[Dados de compreensão de gráficos]
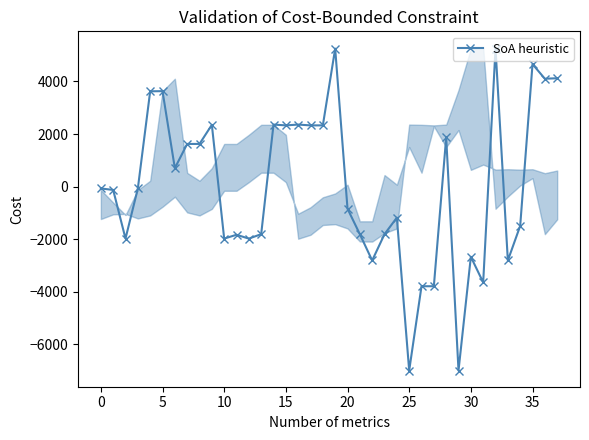

What is the lowest value of the SoA heuristic series?

-7000.0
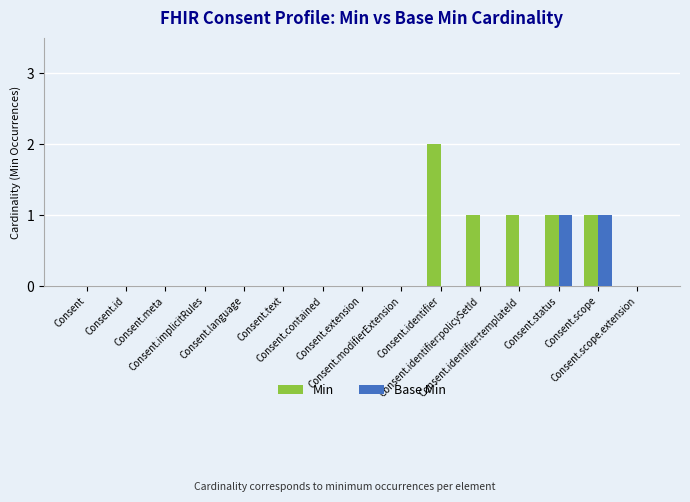

What is the sum of all Min values?

6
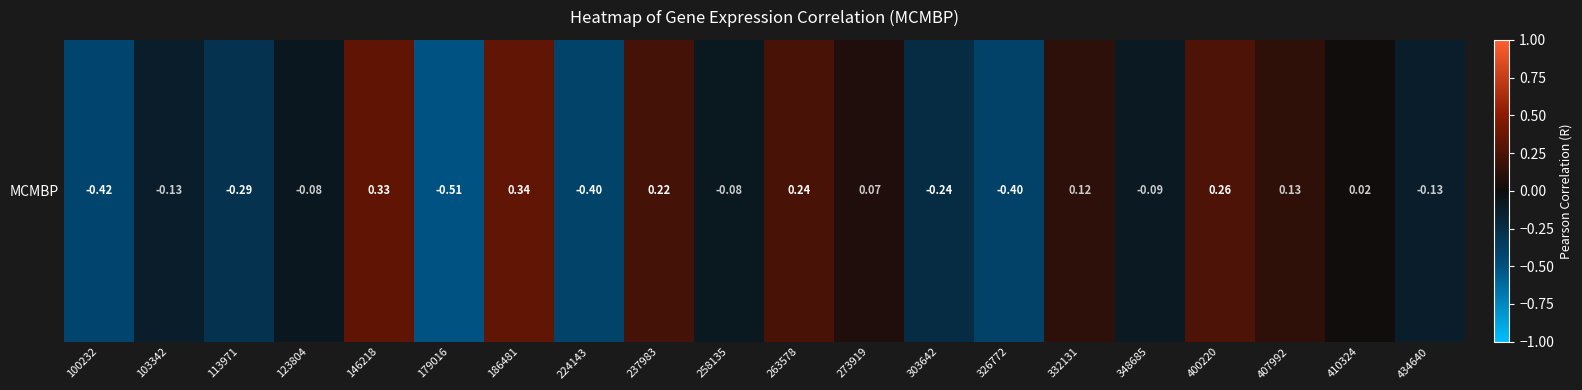

List the labels in order of value, smallest first.

179016, 100232, 224143, 326772, 113971, 303642, 103342, 434640, 348685, 258135, 123804, 410324, 273919, 332131, 407992, 237983, 263578, 400220, 146218, 186481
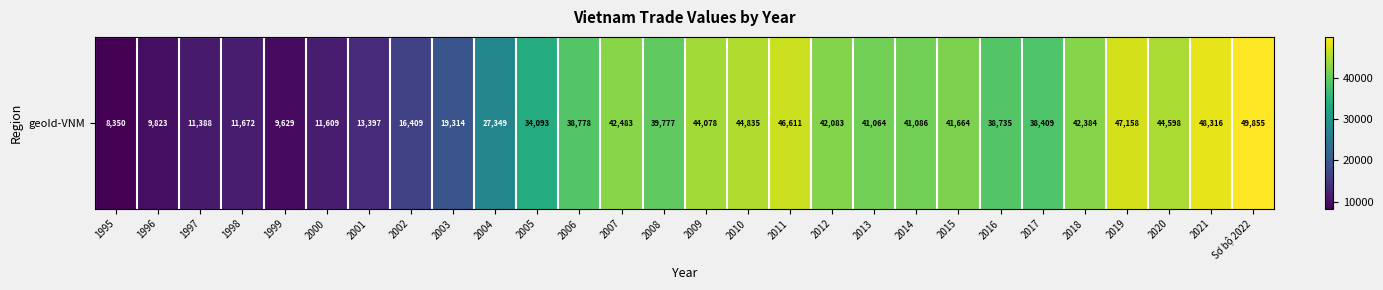

The chart shows a value of 41064.0 at 2013. True or false?

True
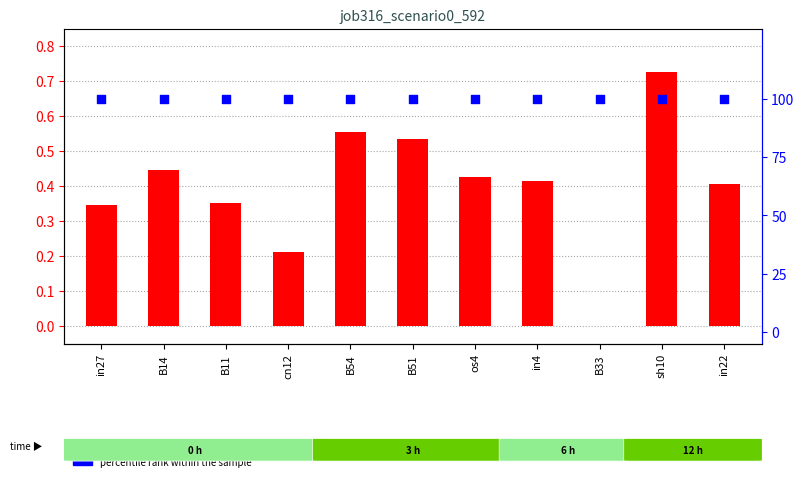

Which series has the largest total across all categories?

percentile rank within the sample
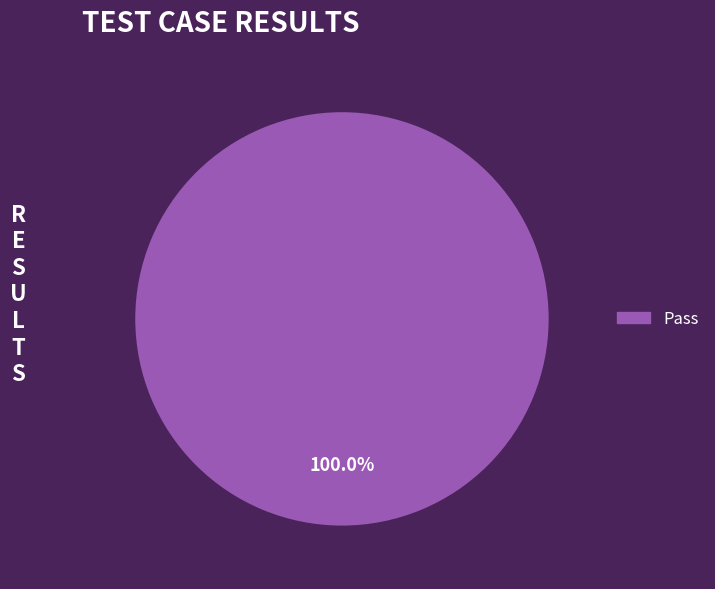

How many segments does this pie chart have?

1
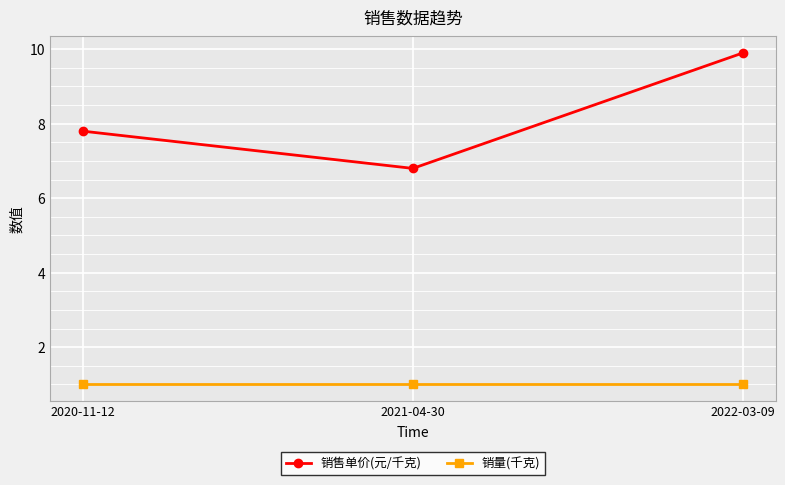

Rank the series by their maximum value, from highest to lowest.

销售单价(元/千克), 销量(千克)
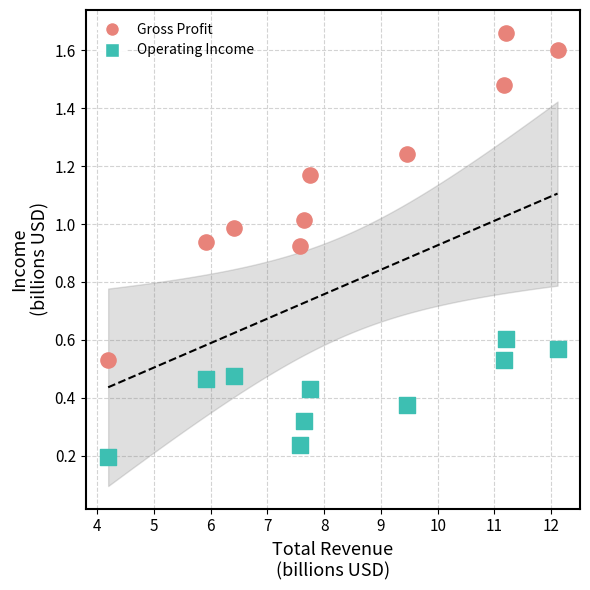

Across all data points, what is the range of X values (max minus min)?

7.9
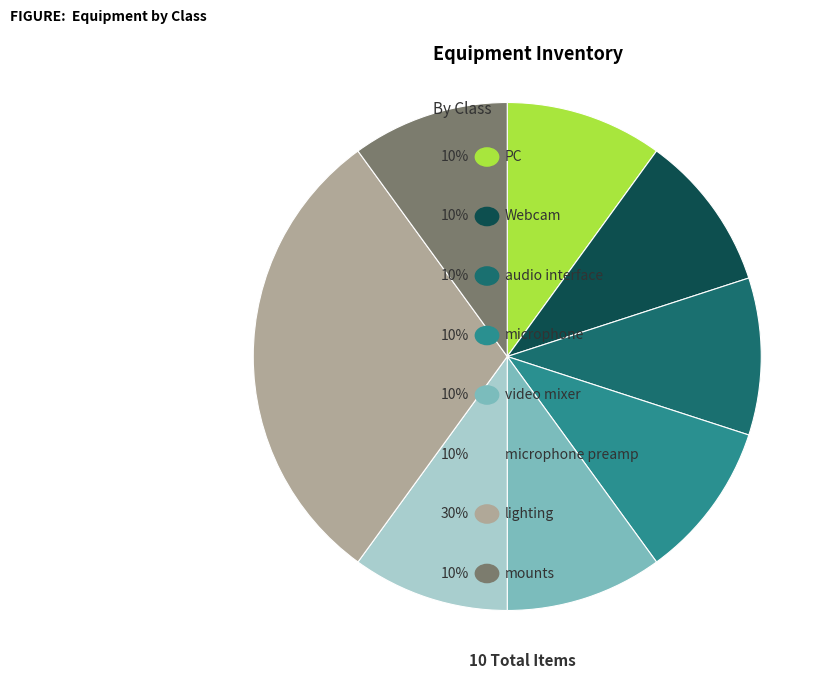

Is there a majority slice in this chart?

No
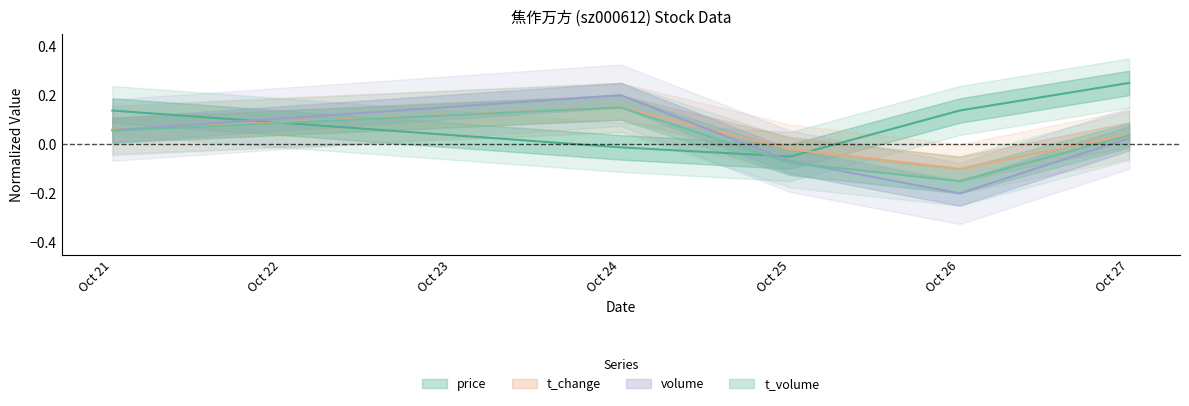

True or false: t_change has more than 1 interior local peaks.

False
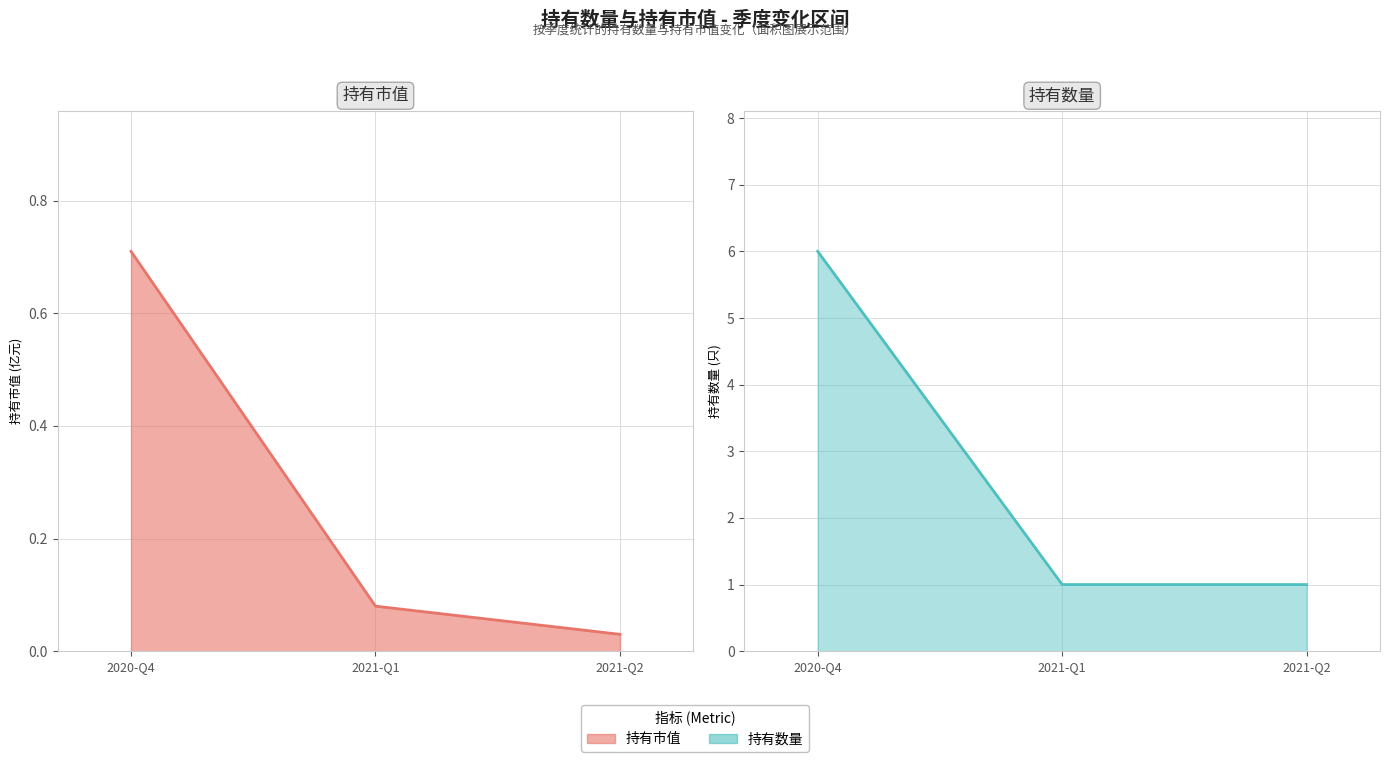

What position from the left is 2021-Q2?

3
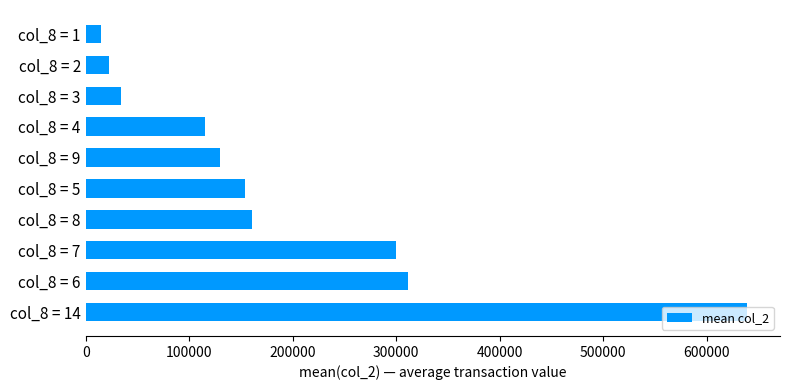

What is the maximum value shown in the chart?

639080.0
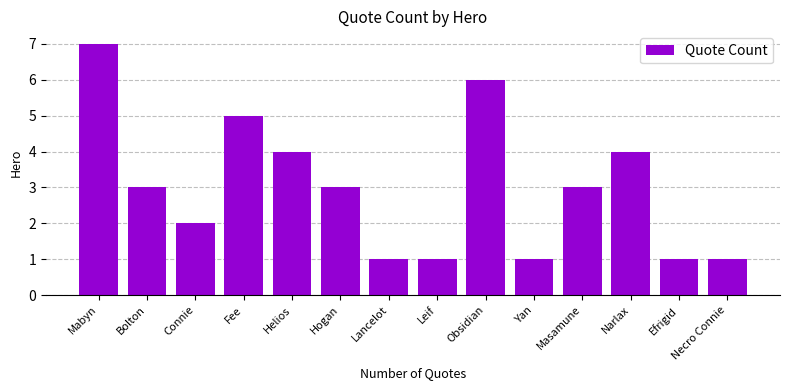

The value at Obsidian is 6. True or false?

True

▶ **ENUNCIADO DA TAREFA**
Passe toda a listagem acima para uma lista JSON de strings, com uma string para cada linha e sem as linhas em branco. Deixe as imagens de fora.

▶ **RESPOSTA À TAREFA**
[
  "What is the lowest value of the SoA heuristic series?",
  "-7000.0",
  "What is the sum of all Min values?",
  "6",
  "List the labels in order of value, smallest first.",
  "179016, 100232, 224143, 326772, 113971, 303642, 103342, 434640, 348685, 258135, 123804, 410324, 273919, 332131, 407992, 237983, 263578, 400220, 146218, 186481",
  "The chart shows a value of 41064.0 at 2013. True or false?",
  "True",
  "Which series has the largest total across all categories?",
  "percentile rank within the sample",
  "How many segments does this pie chart have?",
  "1",
  "Rank the series by their maximum value, from highest to lowest.",
  "销售单价(元/千克), 销量(千克)",
  "Across all data points, what is the range of X values (max minus min)?",
  "7.9",
  "Is there a majority slice in this chart?",
  "No",
  "True or false: t_change has more than 1 interior local peaks.",
  "False",
  "What position from the left is 2021-Q2?",
  "3",
  "What is the maximum value shown in the chart?",
  "639080.0",
  "The value at Obsidian is 6. True or false?",
  "True"
]